Tasks to carry out =>
**A.** Copy the part of the Kubernetes staking guide from "Sometimes, it’s not" to "community. Stay tuned!" word for word.
**B.** For each statement, answer yes or no to say whether the Kubernetes staking guide agrees with it, and quote the words from the guide that decide it. (i) Downgrading a client to a previous version is always possible. (ii) Suggestions about the guide should be sent as issues or pull requests in the eth2xk8s repository. (iii) Stopping and uninstalling the Ethereum 2.0 client includes deleting the namespace.

Extract =>

________________________________________

If we want to roll back to revision 4

microk8s helm3 rollback eth2xk8s 4 -nnimbus

Check the configurations used and refer to the Check Client Status section to verify the client is running without issues.

Sometimes, it’s not possible to downgrade to previous versions. Please refer to the client team’s documentations for details before you downgrade the client.

Conclusion

Thank you for reading to the end of this guide! We hope this guide paves the way for staking with Kubernetes. We will continue to contribute more guides about staking with Kubernetes to the community. Stay tuned!

Feedback

We would love to hear from you! Let us know what you think.

If you have any suggestions or questions regarding this guide, feel free to open issues or pull requests in our website repository.
If you would like to contribute to the Helm Chart, open issues or pull requests in eth2xk8s repository.

Appendix

Check CPU / Memory Usage

You can use metrics server to check the CPU/Memory usage of each pod.

Install metrics server on the cluster:

microk8s kubectl apply -f https://github.com/kubernetes-sigs/metrics-server/releases/latest/download/components.yaml

Run the kubectl top command, for example:

microk8s kubectl top pod -l app=beacon
microk8s kubectl top pod -l app=validator-client-1

microk8s kubectl top pod -l app=beacon
microk8s kubectl top pod -l app=validator-client-1

microk8s kubectl top pod -l app=beacon
microk8s kubectl top pod -l app=validator-client-1

microk8s kubectl top pod -l app=nimbus-1

Uninstall Helm Chart

If you want to stop and uninstall the Ethereum 2.0 client, you can uninstall the Helm Chart and delete the namespace with the following command:

microk8s helm3 uninstall eth2xk8s -nprysm
microk8s kubectl delete namespace prysm

microk8s helm3 uninstall eth2xk8s -nlighthouse
microk8s kubectl delete namespace lighthouse

microk8s helm3 uninstall eth2xk8s -nteku
microk8s kubectl delete namespace teku

microk8s helm3 uninstall eth2xk8s -nnimbus
microk8s kubectl delete namespace nimbus

Roll Back the Release with Helm (Schema Changes)

________________________________________

Data extracts =>
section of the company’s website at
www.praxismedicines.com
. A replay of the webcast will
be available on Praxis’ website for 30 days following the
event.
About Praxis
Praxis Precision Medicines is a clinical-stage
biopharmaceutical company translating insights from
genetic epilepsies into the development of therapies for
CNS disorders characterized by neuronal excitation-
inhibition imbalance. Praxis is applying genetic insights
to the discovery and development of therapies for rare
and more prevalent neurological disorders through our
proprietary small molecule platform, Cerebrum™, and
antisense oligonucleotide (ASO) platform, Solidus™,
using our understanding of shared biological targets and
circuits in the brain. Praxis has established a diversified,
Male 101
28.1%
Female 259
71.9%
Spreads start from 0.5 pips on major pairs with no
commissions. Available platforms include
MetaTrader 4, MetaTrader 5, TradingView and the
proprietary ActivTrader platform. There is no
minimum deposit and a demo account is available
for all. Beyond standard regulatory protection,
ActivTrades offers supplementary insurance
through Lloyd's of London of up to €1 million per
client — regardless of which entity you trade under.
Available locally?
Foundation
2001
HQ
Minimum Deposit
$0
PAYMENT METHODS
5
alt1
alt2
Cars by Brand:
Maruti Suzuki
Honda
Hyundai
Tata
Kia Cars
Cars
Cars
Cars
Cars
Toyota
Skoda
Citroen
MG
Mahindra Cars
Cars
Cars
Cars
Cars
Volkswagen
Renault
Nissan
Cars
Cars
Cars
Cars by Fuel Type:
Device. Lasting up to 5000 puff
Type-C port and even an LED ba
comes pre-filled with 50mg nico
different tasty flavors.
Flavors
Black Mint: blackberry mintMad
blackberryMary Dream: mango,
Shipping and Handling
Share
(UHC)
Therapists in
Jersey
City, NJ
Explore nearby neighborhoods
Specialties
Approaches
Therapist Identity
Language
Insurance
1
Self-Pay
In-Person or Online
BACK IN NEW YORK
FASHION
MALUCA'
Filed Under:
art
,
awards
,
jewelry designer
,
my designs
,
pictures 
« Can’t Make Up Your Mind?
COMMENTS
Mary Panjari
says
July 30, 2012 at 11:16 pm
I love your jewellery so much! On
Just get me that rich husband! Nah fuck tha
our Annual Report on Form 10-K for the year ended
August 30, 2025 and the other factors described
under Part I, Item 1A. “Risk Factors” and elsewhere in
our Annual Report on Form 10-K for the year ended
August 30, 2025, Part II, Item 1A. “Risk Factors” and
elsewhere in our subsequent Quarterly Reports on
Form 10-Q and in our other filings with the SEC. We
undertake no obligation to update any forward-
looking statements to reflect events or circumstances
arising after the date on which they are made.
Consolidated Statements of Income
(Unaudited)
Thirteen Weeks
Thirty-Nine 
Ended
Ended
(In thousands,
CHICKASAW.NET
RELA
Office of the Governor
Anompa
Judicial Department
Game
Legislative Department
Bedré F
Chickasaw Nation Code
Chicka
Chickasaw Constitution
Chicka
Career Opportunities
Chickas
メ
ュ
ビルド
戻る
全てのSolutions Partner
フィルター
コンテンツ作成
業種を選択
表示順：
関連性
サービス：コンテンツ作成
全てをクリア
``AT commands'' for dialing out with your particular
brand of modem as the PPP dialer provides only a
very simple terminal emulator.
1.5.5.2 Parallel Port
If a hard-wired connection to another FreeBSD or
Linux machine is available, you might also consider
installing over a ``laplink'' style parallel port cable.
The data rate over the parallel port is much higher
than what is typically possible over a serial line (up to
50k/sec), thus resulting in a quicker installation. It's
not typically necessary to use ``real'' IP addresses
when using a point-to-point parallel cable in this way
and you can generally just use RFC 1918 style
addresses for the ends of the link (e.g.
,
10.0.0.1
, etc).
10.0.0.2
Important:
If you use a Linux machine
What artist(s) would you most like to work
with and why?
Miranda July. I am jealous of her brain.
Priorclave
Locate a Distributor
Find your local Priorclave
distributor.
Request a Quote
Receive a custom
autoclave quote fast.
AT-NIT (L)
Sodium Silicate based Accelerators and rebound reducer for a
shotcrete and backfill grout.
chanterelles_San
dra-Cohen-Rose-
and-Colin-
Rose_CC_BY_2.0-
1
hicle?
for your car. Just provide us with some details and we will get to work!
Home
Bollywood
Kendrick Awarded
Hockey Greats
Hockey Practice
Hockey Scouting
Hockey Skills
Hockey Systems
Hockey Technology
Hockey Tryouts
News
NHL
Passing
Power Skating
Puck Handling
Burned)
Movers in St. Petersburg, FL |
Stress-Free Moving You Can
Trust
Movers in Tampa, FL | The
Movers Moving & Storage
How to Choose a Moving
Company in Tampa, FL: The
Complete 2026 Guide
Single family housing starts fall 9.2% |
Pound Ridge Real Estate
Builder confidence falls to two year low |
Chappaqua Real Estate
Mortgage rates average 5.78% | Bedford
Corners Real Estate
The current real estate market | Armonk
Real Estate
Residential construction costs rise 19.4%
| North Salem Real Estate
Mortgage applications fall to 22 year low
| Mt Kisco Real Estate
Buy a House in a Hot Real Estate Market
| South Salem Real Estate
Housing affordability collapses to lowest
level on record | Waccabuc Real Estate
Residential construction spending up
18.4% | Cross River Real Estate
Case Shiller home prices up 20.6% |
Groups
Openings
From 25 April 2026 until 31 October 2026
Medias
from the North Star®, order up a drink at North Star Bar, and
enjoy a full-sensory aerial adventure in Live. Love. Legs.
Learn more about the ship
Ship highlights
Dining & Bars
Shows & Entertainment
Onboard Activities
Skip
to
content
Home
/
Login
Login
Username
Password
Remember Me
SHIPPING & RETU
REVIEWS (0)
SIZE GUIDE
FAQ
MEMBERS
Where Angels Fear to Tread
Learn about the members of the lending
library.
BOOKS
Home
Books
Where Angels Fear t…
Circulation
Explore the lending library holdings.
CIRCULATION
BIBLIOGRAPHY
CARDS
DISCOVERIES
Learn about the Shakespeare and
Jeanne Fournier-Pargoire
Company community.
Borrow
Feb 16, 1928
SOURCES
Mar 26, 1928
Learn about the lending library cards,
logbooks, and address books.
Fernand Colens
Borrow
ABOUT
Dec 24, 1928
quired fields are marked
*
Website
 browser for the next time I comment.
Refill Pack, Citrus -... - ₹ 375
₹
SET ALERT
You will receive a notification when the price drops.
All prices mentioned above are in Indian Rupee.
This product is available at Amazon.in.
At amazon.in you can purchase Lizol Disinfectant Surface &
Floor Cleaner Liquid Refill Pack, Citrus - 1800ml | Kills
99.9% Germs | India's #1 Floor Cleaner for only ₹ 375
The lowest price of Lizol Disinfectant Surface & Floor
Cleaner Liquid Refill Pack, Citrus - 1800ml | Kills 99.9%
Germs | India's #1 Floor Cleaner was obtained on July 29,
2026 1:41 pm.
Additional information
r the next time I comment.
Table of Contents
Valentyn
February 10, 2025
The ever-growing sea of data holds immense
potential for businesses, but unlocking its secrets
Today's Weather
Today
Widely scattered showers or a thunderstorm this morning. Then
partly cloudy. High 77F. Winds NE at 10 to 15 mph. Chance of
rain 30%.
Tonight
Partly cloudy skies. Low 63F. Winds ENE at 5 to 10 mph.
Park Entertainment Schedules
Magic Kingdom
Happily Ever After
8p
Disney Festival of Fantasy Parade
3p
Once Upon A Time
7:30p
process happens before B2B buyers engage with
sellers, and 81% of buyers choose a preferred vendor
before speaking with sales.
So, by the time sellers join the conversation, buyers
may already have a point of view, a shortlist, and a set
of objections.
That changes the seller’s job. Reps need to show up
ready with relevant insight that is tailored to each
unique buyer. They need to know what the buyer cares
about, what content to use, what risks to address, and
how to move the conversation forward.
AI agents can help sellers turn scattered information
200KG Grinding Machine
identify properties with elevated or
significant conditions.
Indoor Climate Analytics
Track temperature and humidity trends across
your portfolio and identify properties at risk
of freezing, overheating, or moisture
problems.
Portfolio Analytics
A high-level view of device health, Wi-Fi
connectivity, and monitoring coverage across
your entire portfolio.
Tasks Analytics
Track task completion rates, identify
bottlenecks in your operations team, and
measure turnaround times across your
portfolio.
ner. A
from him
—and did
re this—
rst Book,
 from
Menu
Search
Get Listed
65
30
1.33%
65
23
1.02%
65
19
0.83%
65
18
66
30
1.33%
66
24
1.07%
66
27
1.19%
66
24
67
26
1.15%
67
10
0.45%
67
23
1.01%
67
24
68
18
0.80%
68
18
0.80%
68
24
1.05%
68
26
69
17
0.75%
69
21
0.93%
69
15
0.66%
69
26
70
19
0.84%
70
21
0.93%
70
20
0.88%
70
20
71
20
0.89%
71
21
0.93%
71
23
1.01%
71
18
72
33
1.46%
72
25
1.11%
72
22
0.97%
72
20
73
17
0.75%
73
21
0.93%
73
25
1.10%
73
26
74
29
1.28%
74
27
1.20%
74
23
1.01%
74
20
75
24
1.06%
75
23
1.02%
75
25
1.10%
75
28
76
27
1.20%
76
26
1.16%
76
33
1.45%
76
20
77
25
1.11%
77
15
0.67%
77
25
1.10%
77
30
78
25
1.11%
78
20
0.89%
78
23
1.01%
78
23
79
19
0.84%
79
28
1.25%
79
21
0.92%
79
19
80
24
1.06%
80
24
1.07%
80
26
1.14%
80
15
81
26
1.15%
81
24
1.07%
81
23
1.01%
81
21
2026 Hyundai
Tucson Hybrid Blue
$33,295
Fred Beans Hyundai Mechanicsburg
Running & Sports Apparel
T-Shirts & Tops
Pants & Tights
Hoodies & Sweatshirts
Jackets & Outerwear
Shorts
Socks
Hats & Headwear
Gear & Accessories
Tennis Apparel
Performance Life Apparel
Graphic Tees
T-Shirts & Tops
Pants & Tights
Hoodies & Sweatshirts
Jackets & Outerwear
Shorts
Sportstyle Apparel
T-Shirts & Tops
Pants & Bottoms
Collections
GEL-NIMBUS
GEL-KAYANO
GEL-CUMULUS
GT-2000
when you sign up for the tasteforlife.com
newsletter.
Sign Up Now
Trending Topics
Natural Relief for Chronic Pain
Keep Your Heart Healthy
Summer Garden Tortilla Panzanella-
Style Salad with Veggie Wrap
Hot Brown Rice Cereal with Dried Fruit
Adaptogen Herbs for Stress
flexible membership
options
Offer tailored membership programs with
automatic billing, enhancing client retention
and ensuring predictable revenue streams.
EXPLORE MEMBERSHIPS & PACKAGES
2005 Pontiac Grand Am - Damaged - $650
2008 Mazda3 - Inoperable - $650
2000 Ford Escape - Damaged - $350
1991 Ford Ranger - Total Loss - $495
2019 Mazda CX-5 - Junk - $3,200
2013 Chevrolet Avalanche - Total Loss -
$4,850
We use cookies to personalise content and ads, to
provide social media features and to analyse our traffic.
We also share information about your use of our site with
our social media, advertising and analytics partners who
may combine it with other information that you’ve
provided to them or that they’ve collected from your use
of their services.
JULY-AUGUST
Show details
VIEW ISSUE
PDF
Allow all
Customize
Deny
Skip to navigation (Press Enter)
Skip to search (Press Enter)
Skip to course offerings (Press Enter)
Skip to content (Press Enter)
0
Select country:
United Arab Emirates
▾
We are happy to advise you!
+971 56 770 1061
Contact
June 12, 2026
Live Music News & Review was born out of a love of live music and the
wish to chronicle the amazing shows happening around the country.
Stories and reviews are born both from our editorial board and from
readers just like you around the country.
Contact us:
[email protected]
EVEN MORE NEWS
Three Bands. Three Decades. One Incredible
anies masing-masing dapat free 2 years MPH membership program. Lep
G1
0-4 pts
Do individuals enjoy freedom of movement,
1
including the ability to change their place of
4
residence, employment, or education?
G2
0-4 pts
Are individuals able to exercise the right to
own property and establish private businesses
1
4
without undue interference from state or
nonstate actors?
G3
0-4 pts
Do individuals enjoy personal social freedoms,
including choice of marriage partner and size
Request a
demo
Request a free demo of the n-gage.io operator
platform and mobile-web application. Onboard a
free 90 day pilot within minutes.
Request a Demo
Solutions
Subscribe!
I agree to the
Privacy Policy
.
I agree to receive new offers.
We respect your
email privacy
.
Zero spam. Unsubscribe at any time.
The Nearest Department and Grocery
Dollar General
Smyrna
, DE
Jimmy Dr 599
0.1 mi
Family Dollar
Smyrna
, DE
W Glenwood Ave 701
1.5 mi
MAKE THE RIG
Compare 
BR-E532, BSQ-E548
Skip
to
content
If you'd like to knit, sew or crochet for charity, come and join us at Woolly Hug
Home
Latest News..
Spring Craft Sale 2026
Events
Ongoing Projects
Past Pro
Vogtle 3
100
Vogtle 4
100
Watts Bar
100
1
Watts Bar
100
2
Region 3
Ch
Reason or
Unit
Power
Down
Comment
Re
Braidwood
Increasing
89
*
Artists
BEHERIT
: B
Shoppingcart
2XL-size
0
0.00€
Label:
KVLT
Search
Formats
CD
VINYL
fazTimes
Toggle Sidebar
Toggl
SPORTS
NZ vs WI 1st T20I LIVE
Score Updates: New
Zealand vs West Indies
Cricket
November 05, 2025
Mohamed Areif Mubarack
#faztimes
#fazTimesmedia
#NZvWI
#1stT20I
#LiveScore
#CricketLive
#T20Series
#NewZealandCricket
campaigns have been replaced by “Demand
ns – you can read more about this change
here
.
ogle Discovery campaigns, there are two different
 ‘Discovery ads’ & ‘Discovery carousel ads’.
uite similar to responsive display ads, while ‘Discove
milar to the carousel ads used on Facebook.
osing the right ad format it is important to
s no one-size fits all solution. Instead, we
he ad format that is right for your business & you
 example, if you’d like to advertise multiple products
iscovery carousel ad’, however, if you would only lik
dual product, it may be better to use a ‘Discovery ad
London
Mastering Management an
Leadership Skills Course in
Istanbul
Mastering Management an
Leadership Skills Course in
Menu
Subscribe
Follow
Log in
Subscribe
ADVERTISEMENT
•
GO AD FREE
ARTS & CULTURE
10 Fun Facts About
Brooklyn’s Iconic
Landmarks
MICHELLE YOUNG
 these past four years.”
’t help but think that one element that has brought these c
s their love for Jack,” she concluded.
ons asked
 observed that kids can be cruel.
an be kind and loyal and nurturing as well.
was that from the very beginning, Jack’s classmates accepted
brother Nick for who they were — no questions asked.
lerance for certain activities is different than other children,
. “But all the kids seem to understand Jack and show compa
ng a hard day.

________________________________________

Exercise responses =>
**A.**
Sometimes, it’s not possible to downgrade to previous versions. Please refer to the client team’s documentations for details before you downgrade the client.

Conclusion

Thank you for reading to the end of this guide! We hope this guide paves the way for staking with Kubernetes. We will continue to contribute more guides about staking with Kubernetes to the community. Stay tuned!

**B.**
(i) No: "Sometimes, it’s not possible to downgrade to previous versions."
(ii) No: "If you have any suggestions or questions regarding this guide, feel free to open issues or pull requests in our website repository."
(iii) Yes: "you can uninstall the Helm Chart and delete the namespace with the following command"